[Extracted records]

------------------------------------------------------------

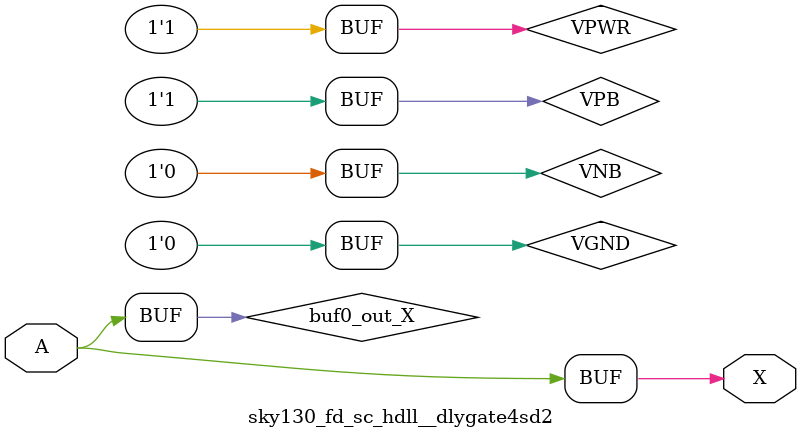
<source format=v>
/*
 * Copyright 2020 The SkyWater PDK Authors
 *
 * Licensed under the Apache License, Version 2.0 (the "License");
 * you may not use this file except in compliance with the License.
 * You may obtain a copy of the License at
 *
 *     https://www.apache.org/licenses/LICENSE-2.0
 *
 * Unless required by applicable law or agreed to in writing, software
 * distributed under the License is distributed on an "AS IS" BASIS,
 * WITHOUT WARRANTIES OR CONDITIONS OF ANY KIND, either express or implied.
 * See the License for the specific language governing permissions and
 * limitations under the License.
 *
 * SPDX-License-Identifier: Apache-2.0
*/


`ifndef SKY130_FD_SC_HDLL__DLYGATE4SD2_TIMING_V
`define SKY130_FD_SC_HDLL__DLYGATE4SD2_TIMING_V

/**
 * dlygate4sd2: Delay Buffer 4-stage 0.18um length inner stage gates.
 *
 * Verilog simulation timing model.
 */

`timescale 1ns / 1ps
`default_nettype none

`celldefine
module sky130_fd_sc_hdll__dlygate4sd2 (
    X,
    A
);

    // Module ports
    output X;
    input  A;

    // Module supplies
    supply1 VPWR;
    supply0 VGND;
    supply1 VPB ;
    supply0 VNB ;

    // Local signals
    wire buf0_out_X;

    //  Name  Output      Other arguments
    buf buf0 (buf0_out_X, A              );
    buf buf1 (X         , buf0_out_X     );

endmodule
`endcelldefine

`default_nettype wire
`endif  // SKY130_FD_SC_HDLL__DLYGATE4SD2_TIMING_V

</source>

------------------------------------------------------------

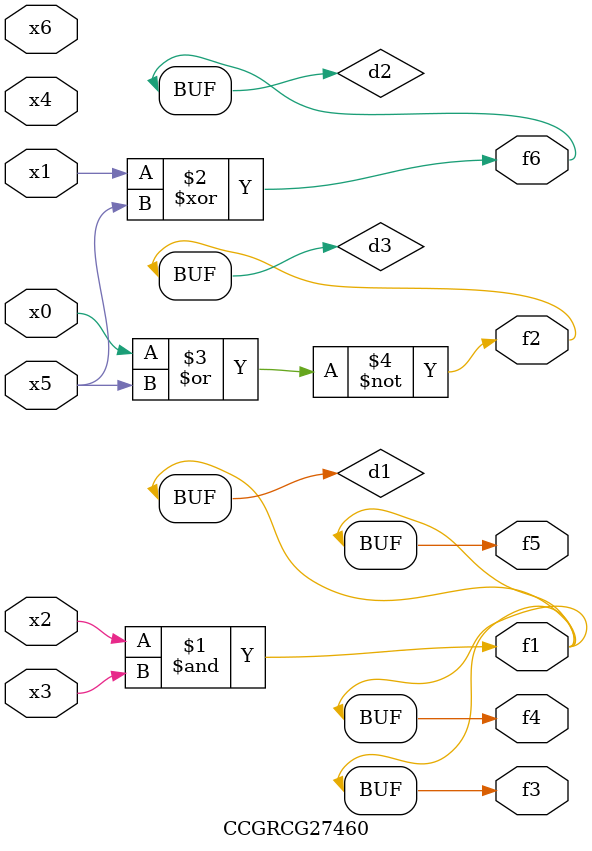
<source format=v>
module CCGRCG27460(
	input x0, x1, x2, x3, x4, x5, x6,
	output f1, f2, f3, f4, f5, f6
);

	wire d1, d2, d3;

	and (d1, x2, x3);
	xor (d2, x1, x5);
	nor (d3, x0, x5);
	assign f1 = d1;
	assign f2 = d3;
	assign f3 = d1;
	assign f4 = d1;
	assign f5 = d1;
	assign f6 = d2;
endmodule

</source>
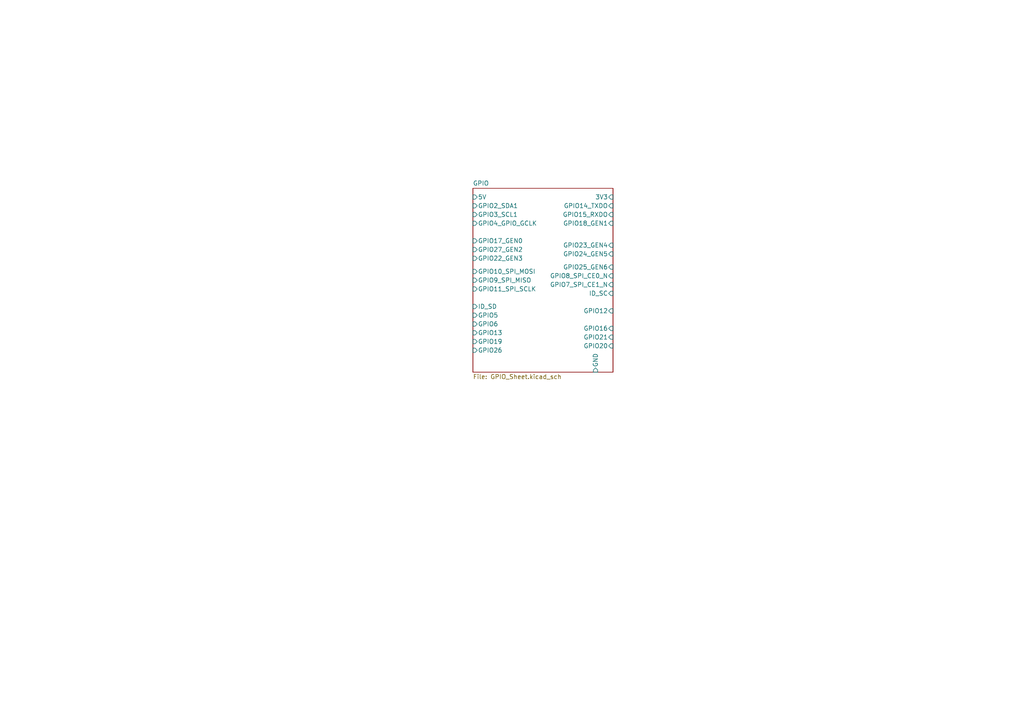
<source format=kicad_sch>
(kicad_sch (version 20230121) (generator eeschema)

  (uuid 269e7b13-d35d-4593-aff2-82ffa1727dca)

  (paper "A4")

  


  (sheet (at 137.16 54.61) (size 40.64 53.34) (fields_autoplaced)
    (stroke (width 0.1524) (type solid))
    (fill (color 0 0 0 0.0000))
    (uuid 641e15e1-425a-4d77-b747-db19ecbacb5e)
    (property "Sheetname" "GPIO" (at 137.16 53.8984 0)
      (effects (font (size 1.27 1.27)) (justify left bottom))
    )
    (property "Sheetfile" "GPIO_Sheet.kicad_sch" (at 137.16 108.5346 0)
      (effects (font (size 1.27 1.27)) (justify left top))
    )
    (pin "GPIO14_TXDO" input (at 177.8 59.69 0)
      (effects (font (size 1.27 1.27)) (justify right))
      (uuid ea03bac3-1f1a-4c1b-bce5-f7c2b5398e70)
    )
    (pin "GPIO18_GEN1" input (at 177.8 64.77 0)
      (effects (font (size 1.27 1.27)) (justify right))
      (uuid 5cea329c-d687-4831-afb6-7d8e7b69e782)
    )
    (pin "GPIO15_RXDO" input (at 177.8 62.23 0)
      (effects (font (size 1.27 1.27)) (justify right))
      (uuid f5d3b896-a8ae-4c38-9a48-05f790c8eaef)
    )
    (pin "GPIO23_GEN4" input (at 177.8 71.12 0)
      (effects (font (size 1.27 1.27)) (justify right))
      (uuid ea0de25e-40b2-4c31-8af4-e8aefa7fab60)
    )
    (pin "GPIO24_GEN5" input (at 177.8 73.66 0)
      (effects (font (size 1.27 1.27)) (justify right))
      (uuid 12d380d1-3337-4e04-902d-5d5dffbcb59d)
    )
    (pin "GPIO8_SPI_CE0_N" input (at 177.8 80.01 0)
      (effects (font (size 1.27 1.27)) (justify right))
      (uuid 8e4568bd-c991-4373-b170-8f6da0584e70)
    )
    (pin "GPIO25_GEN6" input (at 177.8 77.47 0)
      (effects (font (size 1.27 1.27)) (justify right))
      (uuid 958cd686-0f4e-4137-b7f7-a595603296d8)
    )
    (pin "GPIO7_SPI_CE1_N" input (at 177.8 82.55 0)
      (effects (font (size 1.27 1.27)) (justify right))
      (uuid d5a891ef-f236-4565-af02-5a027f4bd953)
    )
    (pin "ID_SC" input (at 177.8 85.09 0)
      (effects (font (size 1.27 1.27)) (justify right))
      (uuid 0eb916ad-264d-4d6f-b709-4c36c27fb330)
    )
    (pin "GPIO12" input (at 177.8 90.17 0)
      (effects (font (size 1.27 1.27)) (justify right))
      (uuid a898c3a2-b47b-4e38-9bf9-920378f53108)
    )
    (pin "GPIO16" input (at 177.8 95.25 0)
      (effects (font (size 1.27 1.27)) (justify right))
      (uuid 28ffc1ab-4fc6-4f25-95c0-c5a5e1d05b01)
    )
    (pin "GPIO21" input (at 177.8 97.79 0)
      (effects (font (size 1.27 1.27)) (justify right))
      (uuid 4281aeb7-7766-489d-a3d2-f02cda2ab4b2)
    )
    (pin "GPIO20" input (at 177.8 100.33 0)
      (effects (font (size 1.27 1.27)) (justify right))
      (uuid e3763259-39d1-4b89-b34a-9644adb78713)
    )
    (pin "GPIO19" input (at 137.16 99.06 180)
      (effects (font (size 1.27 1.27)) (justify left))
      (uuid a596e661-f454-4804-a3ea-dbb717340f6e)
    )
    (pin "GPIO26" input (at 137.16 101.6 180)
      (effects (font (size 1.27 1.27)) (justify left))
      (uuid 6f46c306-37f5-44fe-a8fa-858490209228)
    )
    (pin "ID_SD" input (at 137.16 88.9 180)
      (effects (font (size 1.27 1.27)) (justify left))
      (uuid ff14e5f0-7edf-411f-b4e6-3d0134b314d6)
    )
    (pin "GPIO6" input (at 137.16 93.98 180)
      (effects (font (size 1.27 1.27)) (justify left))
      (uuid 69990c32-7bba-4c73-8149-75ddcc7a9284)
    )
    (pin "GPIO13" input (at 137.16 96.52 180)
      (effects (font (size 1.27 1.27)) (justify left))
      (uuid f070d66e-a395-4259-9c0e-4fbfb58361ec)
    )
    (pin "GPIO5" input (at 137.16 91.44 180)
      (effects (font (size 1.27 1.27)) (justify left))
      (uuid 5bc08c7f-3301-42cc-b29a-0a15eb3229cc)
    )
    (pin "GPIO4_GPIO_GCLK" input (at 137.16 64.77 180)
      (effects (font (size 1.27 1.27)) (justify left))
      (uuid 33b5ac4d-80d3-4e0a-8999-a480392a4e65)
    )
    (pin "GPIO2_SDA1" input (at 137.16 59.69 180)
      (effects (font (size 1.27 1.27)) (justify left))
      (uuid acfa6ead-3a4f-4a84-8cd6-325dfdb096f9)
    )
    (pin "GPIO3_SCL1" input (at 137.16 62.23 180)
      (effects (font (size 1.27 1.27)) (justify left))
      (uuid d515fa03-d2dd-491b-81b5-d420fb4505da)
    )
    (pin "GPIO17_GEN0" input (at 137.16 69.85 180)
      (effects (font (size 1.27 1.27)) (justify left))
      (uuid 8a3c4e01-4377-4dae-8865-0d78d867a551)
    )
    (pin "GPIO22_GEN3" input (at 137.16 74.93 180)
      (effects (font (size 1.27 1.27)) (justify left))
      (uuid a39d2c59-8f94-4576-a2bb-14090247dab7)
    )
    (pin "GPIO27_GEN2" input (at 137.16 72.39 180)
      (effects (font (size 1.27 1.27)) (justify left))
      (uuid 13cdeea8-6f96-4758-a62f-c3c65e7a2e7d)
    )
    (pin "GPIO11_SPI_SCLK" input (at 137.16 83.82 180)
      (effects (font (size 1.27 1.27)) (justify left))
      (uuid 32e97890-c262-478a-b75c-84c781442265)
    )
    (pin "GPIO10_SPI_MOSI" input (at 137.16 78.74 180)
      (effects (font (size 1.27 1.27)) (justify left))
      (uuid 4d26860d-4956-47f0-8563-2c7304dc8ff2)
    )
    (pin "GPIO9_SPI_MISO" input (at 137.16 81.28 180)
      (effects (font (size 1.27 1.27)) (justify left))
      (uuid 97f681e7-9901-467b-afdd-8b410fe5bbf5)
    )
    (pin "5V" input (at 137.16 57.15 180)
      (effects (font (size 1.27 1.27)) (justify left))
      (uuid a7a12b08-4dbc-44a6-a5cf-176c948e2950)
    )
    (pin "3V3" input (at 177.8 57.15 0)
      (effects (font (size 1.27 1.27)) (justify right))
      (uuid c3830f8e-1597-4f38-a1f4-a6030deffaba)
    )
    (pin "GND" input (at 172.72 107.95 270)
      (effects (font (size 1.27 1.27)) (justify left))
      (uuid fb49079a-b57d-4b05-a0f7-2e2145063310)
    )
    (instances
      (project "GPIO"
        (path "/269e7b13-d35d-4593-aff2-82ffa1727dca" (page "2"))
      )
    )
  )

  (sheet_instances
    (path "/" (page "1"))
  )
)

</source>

------------------------------------------------------------

§ What the task requires: Whenever the word "assign" shows up in a line above, copy that line.

§ Answer section:
	assign f1 = d1;
	assign f2 = d3;
	assign f3 = d1;
	assign f4 = d1;
	assign f5 = d1;
	assign f6 = d2;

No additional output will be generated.